### PROVIDED DATA
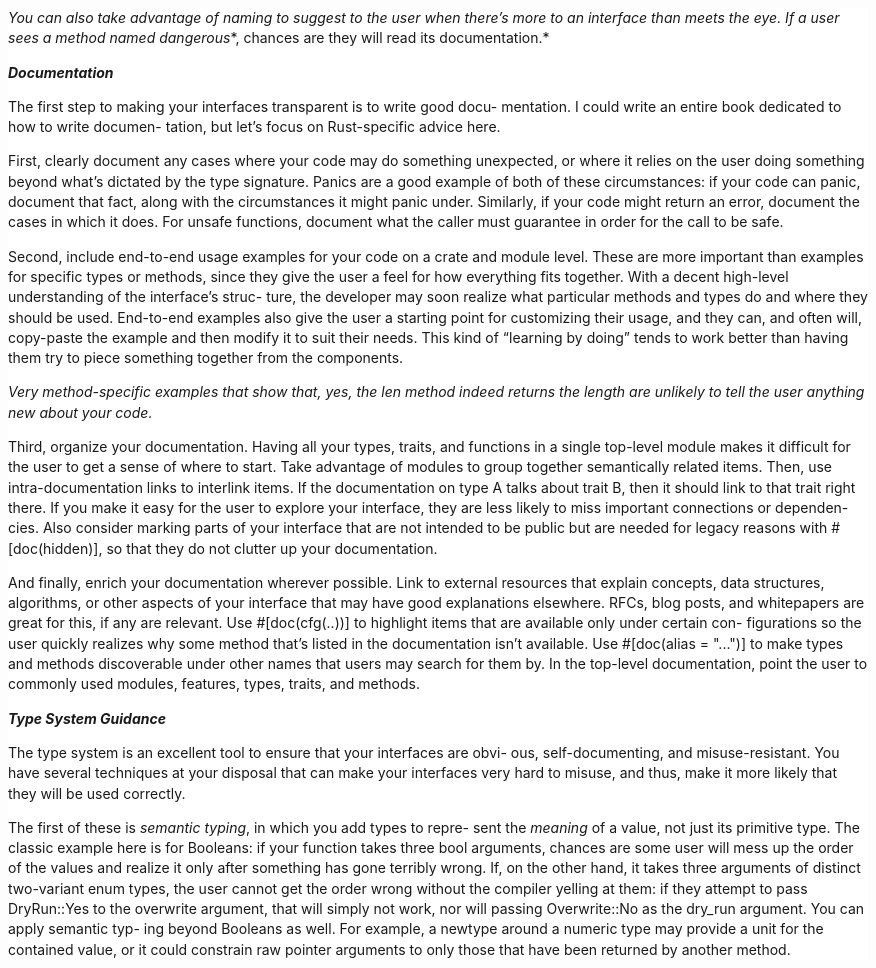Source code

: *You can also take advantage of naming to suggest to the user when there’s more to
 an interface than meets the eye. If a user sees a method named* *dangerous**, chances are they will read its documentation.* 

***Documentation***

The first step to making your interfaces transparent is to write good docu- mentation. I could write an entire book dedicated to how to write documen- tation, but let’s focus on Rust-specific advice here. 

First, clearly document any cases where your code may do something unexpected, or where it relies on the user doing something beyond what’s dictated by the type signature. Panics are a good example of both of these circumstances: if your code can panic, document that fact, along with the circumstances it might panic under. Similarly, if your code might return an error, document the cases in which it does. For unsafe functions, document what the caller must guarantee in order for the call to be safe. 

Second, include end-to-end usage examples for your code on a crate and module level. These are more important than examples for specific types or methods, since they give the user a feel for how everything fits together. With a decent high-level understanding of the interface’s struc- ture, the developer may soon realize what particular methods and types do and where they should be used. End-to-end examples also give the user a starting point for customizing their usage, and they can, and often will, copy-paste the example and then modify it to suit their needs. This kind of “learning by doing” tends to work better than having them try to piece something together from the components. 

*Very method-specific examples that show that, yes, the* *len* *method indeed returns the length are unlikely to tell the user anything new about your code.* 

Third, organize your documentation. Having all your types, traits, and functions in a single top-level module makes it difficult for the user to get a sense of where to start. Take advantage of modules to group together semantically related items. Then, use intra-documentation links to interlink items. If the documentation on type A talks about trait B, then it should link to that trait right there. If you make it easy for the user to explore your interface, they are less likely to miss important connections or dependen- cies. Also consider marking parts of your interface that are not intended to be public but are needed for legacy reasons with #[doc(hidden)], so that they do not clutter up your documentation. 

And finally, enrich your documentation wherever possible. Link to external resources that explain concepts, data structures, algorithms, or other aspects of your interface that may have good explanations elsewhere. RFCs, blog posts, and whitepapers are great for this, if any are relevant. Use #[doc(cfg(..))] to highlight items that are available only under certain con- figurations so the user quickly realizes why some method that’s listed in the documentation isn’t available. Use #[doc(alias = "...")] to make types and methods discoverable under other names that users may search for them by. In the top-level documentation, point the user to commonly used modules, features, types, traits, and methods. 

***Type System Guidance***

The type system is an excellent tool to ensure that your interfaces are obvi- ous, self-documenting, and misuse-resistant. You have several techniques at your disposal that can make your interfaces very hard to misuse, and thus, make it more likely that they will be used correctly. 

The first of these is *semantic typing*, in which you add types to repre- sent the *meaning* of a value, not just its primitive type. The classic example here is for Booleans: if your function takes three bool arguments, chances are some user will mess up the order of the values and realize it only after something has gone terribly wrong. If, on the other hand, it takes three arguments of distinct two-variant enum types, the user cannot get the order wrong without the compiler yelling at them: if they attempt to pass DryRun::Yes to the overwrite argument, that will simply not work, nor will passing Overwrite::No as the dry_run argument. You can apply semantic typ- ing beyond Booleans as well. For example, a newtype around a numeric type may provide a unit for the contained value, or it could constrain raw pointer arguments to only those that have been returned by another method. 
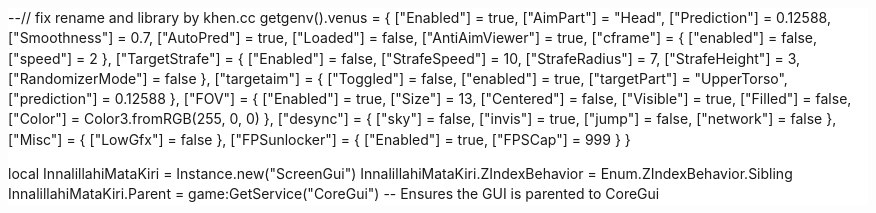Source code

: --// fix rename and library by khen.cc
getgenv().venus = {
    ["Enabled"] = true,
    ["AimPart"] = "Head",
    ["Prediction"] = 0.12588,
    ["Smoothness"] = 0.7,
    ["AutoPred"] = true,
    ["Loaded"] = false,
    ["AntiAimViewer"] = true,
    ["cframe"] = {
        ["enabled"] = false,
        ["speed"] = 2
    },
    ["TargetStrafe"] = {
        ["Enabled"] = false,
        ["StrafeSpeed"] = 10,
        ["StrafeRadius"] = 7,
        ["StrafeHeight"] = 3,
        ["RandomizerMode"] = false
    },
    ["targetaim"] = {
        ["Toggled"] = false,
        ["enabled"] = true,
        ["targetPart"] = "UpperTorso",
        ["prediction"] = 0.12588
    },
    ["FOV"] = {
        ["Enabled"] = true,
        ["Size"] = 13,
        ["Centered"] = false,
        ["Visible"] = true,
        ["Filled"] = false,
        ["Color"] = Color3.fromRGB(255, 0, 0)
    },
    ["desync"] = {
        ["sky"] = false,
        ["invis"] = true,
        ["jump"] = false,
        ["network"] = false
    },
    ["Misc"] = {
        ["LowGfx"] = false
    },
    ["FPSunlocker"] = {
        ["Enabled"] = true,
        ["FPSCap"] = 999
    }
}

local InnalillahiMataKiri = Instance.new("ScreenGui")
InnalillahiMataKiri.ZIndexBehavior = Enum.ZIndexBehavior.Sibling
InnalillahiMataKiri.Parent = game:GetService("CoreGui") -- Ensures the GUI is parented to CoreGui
######
**WRITTEN TASK:** Repeat the data above word for word, without pictures.

**SOLUTION TO THIS EXERCISE:**
Source code

: *You can also take advantage of naming to suggest to the user when there’s more to
 an interface than meets the eye. If a user sees a method named* *dangerous**, chances are they will read its documentation.* 

***Documentation***

The first step to making your interfaces transparent is to write good docu- mentation. I could write an entire book dedicated to how to write documen- tation, but let’s focus on Rust-specific advice here. 

First, clearly document any cases where your code may do something unexpected, or where it relies on the user doing something beyond what’s dictated by the type signature. Panics are a good example of both of these circumstances: if your code can panic, document that fact, along with the circumstances it might panic under. Similarly, if your code might return an error, document the cases in which it does. For unsafe functions, document what the caller must guarantee in order for the call to be safe. 

Second, include end-to-end usage examples for your code on a crate and module level. These are more important than examples for specific types or methods, since they give the user a feel for how everything fits together. With a decent high-level understanding of the interface’s struc- ture, the developer may soon realize what particular methods and types do and where they should be used. End-to-end examples also give the user a starting point for customizing their usage, and they can, and often will, copy-paste the example and then modify it to suit their needs. This kind of “learning by doing” tends to work better than having them try to piece something together from the components. 

*Very method-specific examples that show that, yes, the* *len* *method indeed returns the length are unlikely to tell the user anything new about your code.* 

Third, organize your documentation. Having all your types, traits, and functions in a single top-level module makes it difficult for the user to get a sense of where to start. Take advantage of modules to group together semantically related items. Then, use intra-documentation links to interlink items. If the documentation on type A talks about trait B, then it should link to that trait right there. If you make it easy for the user to explore your interface, they are less likely to miss important connections or dependen- cies. Also consider marking parts of your interface that are not intended to be public but are needed for legacy reasons with #[doc(hidden)], so that they do not clutter up your documentation. 

And finally, enrich your documentation wherever possible. Link to external resources that explain concepts, data structures, algorithms, or other aspects of your interface that may have good explanations elsewhere. RFCs, blog posts, and whitepapers are great for this, if any are relevant. Use #[doc(cfg(..))] to highlight items that are available only under certain con- figurations so the user quickly realizes why some method that’s listed in the documentation isn’t available. Use #[doc(alias = "...")] to make types and methods discoverable under other names that users may search for them by. In the top-level documentation, point the user to commonly used modules, features, types, traits, and methods. 

***Type System Guidance***

The type system is an excellent tool to ensure that your interfaces are obvi- ous, self-documenting, and misuse-resistant. You have several techniques at your disposal that can make your interfaces very hard to misuse, and thus, make it more likely that they will be used correctly. 

The first of these is *semantic typing*, in which you add types to repre- sent the *meaning* of a value, not just its primitive type. The classic example here is for Booleans: if your function takes three bool arguments, chances are some user will mess up the order of the values and realize it only after something has gone terribly wrong. If, on the other hand, it takes three arguments of distinct two-variant enum types, the user cannot get the order wrong without the compiler yelling at them: if they attempt to pass DryRun::Yes to the overwrite argument, that will simply not work, nor will passing Overwrite::No as the dry_run argument. You can apply semantic typ- ing beyond Booleans as well. For example, a newtype around a numeric type may provide a unit for the contained value, or it could constrain raw pointer arguments to only those that have been returned by another method. 
Source code

: --// fix rename and library by khen.cc
getgenv().venus = {
    ["Enabled"] = true,
    ["AimPart"] = "Head",
    ["Prediction"] = 0.12588,
    ["Smoothness"] = 0.7,
    ["AutoPred"] = true,
    ["Loaded"] = false,
    ["AntiAimViewer"] = true,
    ["cframe"] = {
        ["enabled"] = false,
        ["speed"] = 2
    },
    ["TargetStrafe"] = {
        ["Enabled"] = false,
        ["StrafeSpeed"] = 10,
        ["StrafeRadius"] = 7,
        ["StrafeHeight"] = 3,
        ["RandomizerMode"] = false
    },
    ["targetaim"] = {
        ["Toggled"] = false,
        ["enabled"] = true,
        ["targetPart"] = "UpperTorso",
        ["prediction"] = 0.12588
    },
    ["FOV"] = {
        ["Enabled"] = true,
        ["Size"] = 13,
        ["Centered"] = false,
        ["Visible"] = true,
        ["Filled"] = false,
        ["Color"] = Color3.fromRGB(255, 0, 0)
    },
    ["desync"] = {
        ["sky"] = false,
        ["invis"] = true,
        ["jump"] = false,
        ["network"] = false
    },
    ["Misc"] = {
        ["LowGfx"] = false
    },
    ["FPSunlocker"] = {
        ["Enabled"] = true,
        ["FPSCap"] = 999
    }
}

local InnalillahiMataKiri = Instance.new("ScreenGui")
InnalillahiMataKiri.ZIndexBehavior = Enum.ZIndexBehavior.Sibling
InnalillahiMataKiri.Parent = game:GetService("CoreGui") -- Ensures the GUI is parented to CoreGui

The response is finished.